Material supplied START

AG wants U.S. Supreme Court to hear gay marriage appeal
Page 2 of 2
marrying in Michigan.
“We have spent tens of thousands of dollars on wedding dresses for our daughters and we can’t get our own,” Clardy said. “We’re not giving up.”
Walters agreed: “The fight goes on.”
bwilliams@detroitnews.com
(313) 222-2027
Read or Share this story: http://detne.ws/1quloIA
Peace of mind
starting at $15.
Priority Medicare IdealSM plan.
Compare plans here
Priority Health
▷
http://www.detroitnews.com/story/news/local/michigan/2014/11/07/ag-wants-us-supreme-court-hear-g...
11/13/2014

Material supplied END

Each record above is to be restated word for word.

_Answer below_
AG wants U.S. Supreme Court to hear gay marriage appeal
Page 2 of 2
marrying in Michigan.
“We have spent tens of thousands of dollars on wedding dresses for our daughters and we can’t get our own,” Clardy said. “We’re not giving up.”
Walters agreed: “The fight goes on.”
bwilliams@detroitnews.com
(313) 222-2027
Read or Share this story: http://detne.ws/1quloIA
Peace of mind
starting at $15.
Priority Medicare IdealSM plan.
Compare plans here
Priority Health
▷
http://www.detroitnews.com/story/news/local/michigan/2014/11/07/ag-wants-us-supreme-court-hear-g...
11/13/2014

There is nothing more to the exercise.